Server side cheating can be made as hard as client side IF game is with full knowledge. Then clients can validate server’s decisions (even if they do it with dellay) and server player cannot get acces to information he shouldn’t have.
But most games are not of this nature.
As normen says, if you run the server, as long as the server is authoritative, you just need good validation. I do plan to implement some kind of checking for changed files and mods. I want users to be able to play each other using mods and for their being an easy way of working out if everyone has the same mods.
@pspeed said:
That's because there is no solution. Not just sort of none but really really none. And really, I still wonder why this is an issue.
Like I said before, if players login to someone's server and they are cheating... then they'll leave and find a different server. What is the impact of cheating in this case?
You are right. I'll think for end-up proccess to allow players to join already started games to minimize this damage. The idea is already written in paper and current implementation allow me to easily do this, let's see if it will work =]
@squizzle said:
Doesn't matter if they can hack the client side data. As long as the server knows how to validate the data coming in and knows what a player can do then it won't be possible to cheat.
If you don't want them to cheat then don't open-source the server.
Well, that's one point I can think of, but as it's written in Java, at maximum I can only obfuscate it.
@normen said:
Even if its open source, if the server is run by you, who should hack that exact copy of the server software? It can only be bugs. OpenSSL etc etc all are used by banks and companies and they are open source too..
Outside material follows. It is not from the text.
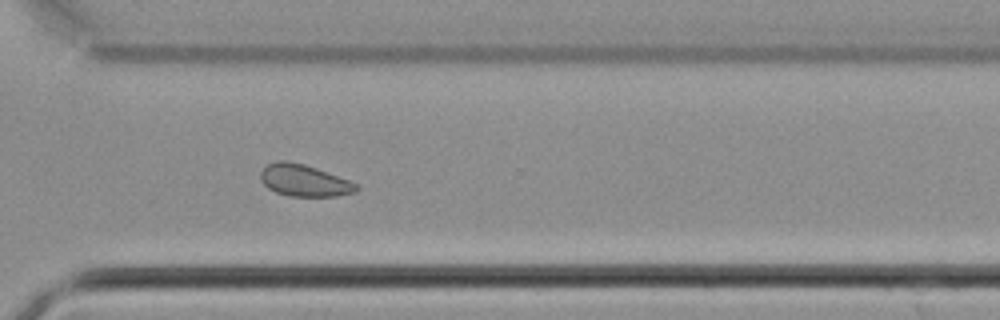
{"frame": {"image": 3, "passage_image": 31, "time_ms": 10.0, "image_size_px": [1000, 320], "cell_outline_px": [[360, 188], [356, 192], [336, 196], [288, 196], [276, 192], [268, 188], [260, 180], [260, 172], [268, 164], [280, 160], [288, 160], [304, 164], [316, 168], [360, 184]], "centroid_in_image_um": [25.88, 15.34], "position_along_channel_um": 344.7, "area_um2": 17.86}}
Yeah, bugs and server side incoming messages validation are the only cause of hacking from client side.
@Alpedar said:
Server side cheating can be made as hard as client side IF game is with full knowledge. Then clients can validate server's decisions (even if they do it with dellay) and server player cannot get acces to information he shouldn't have.
But most games are not of this nature.
Huuuum, the server can only run if the clients agree that the server is original. That sounds amazing, but I think that this closes to DRM problems, that will make normal non-cheating players to suffer. I prefer to listen to @pspeed and let people leave the server, if they want to. But what I'm going to do is allow players to change game mode, so if they want extra gold, damage, they can get it.
@ancalagon said:
As normen says, if you run the server, as long as the server is authoritative, you just need good validation. I do plan to implement some kind of checking for changed files and mods. I want users to be able to play each other using mods and for their being an easy way of working out if everyone has the same mods.
Warcraft 3 Maps idea implement this, and I shall follow that =]
You could always take the Unreal approach and facilitate cheats as mods. People are less likely to look for exploits if you provide them a mechanism for doing it openly.